Large-Scale Physical Simulation Experiment of Water Invasion Law for Multi-Well Development in Sandstone Gas Reservoirs with Strong Water Drive

Abstract

In order to clarify the water invasion law and residual gas distribution characteristics in edge and bottom water gas reservoirs with multi-well development, a large-scale three-dimensional physical simulation model was developed and a physical simulation experiment method for the water invasion law of multi-well development in sandstone gas reservoirs with strong water drives was established. Water invasion physical simulation experiments of multi-well development under the conditions of different water body multiples and production systems were conducted. The results show the following: (1) Gas wells near fractures and high-permeability zones experience the earliest water breakthrough. The larger the water body multiple, the faster the rate of water invasion, the earlier the water breakthrough time of gas wells, the more severe the degree of water invasion in gas reservoirs, and the lower the ultimate recovery rate. (2) Shutting in low-position gas wells immediately after water breakthrough reduces the overall water production of the gas reservoir and extends the overall water-free gas production period.

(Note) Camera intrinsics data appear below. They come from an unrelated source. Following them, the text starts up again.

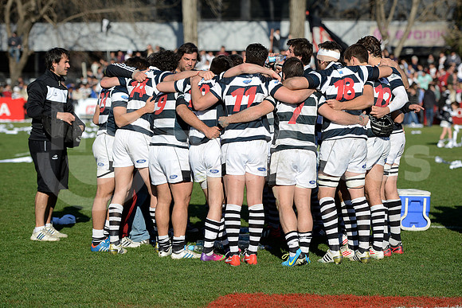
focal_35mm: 112
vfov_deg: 12.2
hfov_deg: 18.3
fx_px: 1438
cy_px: 154
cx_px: 231
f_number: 2.8
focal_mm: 112
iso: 250
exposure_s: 1/2500
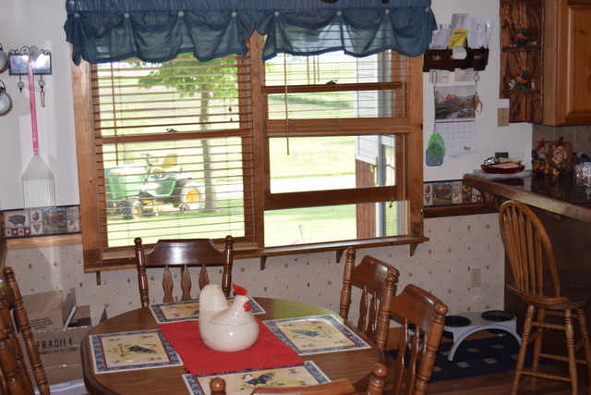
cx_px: 296
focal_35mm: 52
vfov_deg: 25.8
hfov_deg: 37.8
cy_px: 198
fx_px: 862
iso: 400
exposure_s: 1/125
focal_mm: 35
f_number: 5.6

However, the ultimate recovery rate is lower than when the wells are not shut in. (3) The residual gas in the fracture model is mainly distributed around the fracture and the edge of the gas reservoir, with the ultimate recovery rate ranging from 38.5% to 58.2%. The residual gas in the fracture–high-permeability zone model is mainly distributed around the fracture–high-permeability zone and the edge of the gas reservoir, with the ultimate recovery rate ranging from 28.32% to 41.8%. The experimental results have important guiding significance for the economical and efficient development of similar gas reservoirs.